Salvatore Mannino / Sergio Rossi
Cronaca

Vittima a 4 anni del Covid: il babbo, cassintegrato, la uccide e ferisce il fratellino

39 anni, chiuso in casa da settimane, senza lavoro, mette mano alla roncola: il bambino si rifugia dai vicini, lui si getta in un pozzo. Salvato: ma rischia l'ergastolo

La mobilitazione a Levane

La mobilitazione a Levane

Arezzo, 22 aprile 2020 - Anche lei, che a neppure 4 anni non doveva essersi resa conto di vivere nell’epoca sospesa del contagio, è in qualche modo una vittima del virus. Come i diciotto anziani delle vicine Rsa di Bucine e di Montevarchi, comuni fra i quali si divide il paesone di Levane, Valdarno aretino, zona opulenta e fortemente vocata alla produzione e all’export finché non è arrivato il Covid, dove un giovane padre ha sgozzato la figlioletta e ha cercato di uccidere anche l’altro suo ragazzo, 12 anni, che a stento ce l’ha fatta a scappare dalla furia assassina.

Delitto della pazzia, ma soprattutto delitto del virus, perché se è vero che la vita è tutto un equilibrio sopra la follia, Billal Miah, bengalese, 39 anni, operaio orafo, è scivolato dal filo dopo il lockdown che l’ha lasciato in cassa integrazione, con poche speranze e soprattutto pochi soldi, ogni giorno più preoccupato e depresso fino all’esplosione finale.

La villetta di mattoni marroni nel quale Billal ha consumato la sua mattina di ordinaria follia è in una zona tranquilla di Levane, non lontana dalla zona industriale fitta di capannoni e di aziende, piccole e grandi (ci sono anche alcune delle sedi di Prada) che fino a quaranta giorni fa rendevano l’economia locale pulsante di vita.

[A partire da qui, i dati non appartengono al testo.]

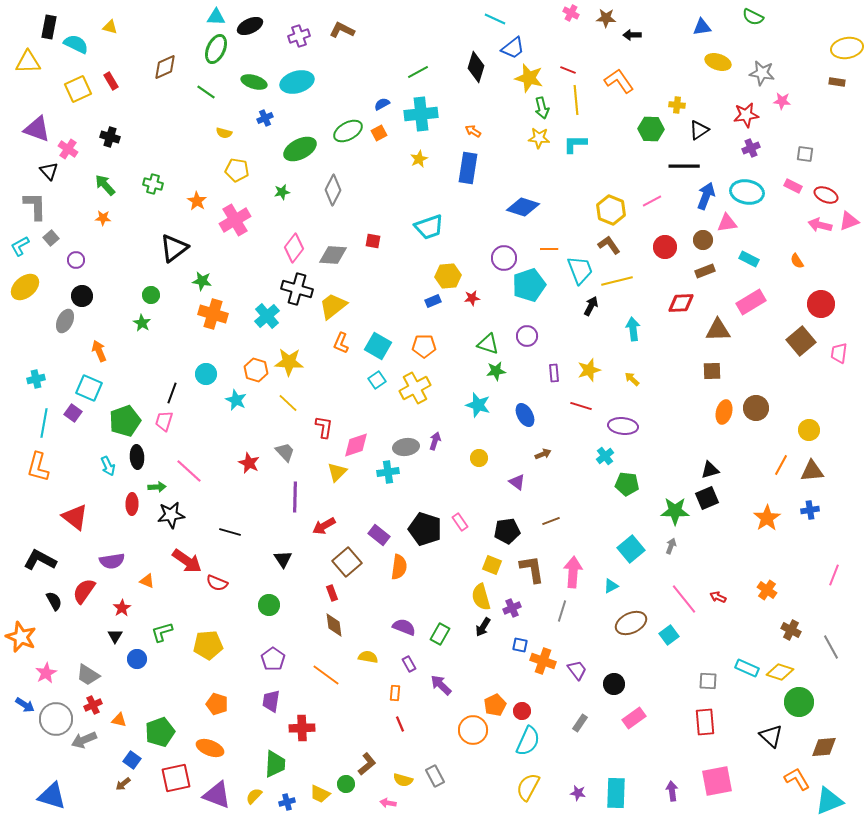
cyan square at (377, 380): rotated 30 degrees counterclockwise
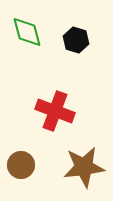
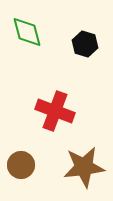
black hexagon: moved 9 px right, 4 px down
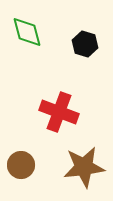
red cross: moved 4 px right, 1 px down
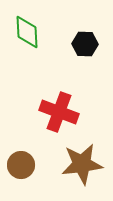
green diamond: rotated 12 degrees clockwise
black hexagon: rotated 15 degrees counterclockwise
brown star: moved 2 px left, 3 px up
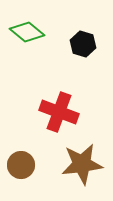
green diamond: rotated 48 degrees counterclockwise
black hexagon: moved 2 px left; rotated 15 degrees clockwise
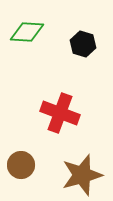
green diamond: rotated 36 degrees counterclockwise
red cross: moved 1 px right, 1 px down
brown star: moved 11 px down; rotated 9 degrees counterclockwise
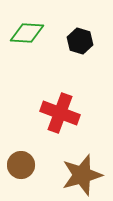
green diamond: moved 1 px down
black hexagon: moved 3 px left, 3 px up
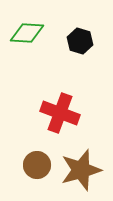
brown circle: moved 16 px right
brown star: moved 1 px left, 5 px up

Quasi tutto chiuso adesso, quasi tutto sbarrato, come la fabbrichetta orafa nella quale lavorava il padre assassino, con un proprietario suo connazionale, uno dei tanti bengalesi e anche sikh che nella zona hanno fatto il grande salto da dipendenti a padroncini. La Srithi Legatura si occupava di lucidatura dei gioielli, una delle 1.200 aziende del distretto orafo aretino che adesso sono state travolte dallo stop alla produzione, con 10-12 mila occupati fermi.

Nè migliore è la situazione del distretto della moda cresciuto all’ombra di Prada, 800 aziende concentrate soprattutto in Valdarno, ora anch’esse sbarrate. È in questa situazione di forte sofferenza sociale, con la cassa integrazione di massa, che Billal non ha retto alla paura di vedere rovinato il suo piccolo benessere e si è svestito per uccidere. Sì, svestito, perché l’operaio, raccontano i vicini, era nudo quando si è precipitato fuori di casa, una mansarda maldivisa all’ultimo piano della villetta, per inseguire il figlio teenager che cercava di scappare alla sua rabbia insensata.

E che la sua preoccupazione derivasse dalla crisi del virus lo testimonia anche il datore di lavoro, quello che gli aveva pure affittato casa, fermo sul marciapiede con un ombrello che lo ripara dalla pioggia: «Prima non aveva problemi, la sua depressione era cresciuta negli ultimi quindiciventi giorni. So che la moglie aveva anche consultato un medico e che stava prendendo dei farmaci per curarsi».

Ieri mattina, quindi, ha aspettato che la moglie uscisse per fare la spesa, poi si è armato di una specie di roncola, un coltellaccio bengalese recuperato poi dai carabinieri nel pozzo dietro casa, e si è lanciato contro la bimba, che forse non ha avuto neppure il tempo di capire che la stavano sgozzando in un rituale da tempi ancestrali. Poi ha rivolto il coltellaccio contro il figlio, che però alla sua età ha capito eccome.

Ha capito ed è scappato, chiedendo rifugio ai vicini del piano di sotto, i quali ne hanno sentito le urla disperate, salvo poi vedere il padre nudo che correva verso il pozzo e ci si buttava dentro a capofitto. Probabilmente era convinto di chiudere così un omicidio-suicidio, di soffocare nella morte la paura di non poter più mantenere i figli.

Invece l’hanno ripescato i vigili del fuoco, chiamati dai carabinieri, a loro volta allertati dal vicinato. Ora è in ospedale come il ragazzo, ma entrambi non sono gravi. Forse già oggi il padre sarà dimesso e finirà in carcere, a Sollicciano, accusato di omicidio e tentato omicidio, aggravato dalla parentela. Un delitto da ergastolo, un delitto dei tempi del virus.